Refrigerant levels normal

I was feeling wonderful and reading a book the other day when I noticed that it felt a lot hotter and a bit muggier than usual, despite having the cooling system set below 73 degrees. Most of the time I have our Heating, Ventilation, and A/C method always ran tests on and hadn’t noticed any concerns or problems  in regular use over the past two years at least. I strolled up to our control equipment to learn the temperature display and was shocked with what I found. The temperature in the apartment was several degrees higher than what I had set to the control equipment to. The cooling system was running all the time however the air coming out of our vents didn’t feel truly cool to the touch.  I realized that something wasn’t right, but I had no way of knowing on our own, so I called my contracted Heating, Ventilation, and A/C specialist to check out the problem.
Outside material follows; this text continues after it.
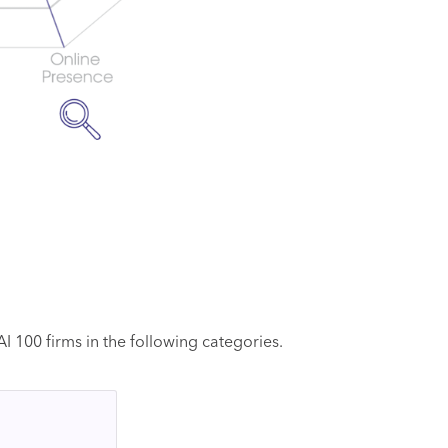
 100 firms in the following categories.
Thankfully, she was able to fit me in the following day and she arrived right on schedule ready to get to working hard. She ran all of her familiar tests and finally diagnosed the pressure of the system. Right away, she told me that it was low on refrigerant.  Unlike fuel in a car that is consumed as it starts the car’s engine, the refrigerant in an cooling system stays in a closed loop as it is always changing from a liquid to a gaseous state and then back to a liquid, and so on. However, there are spots where the refrigerant can leak out, and in our case, the leak was from a cracked evaporator coil. Unfortunately, she had to order the part and schedule the repair for the following week, but she was able to top off our unit with new refrigerant to get me by until she comes back.  I’m very happy I caught the problem before it caused irreparable destruction to the rest of the unit.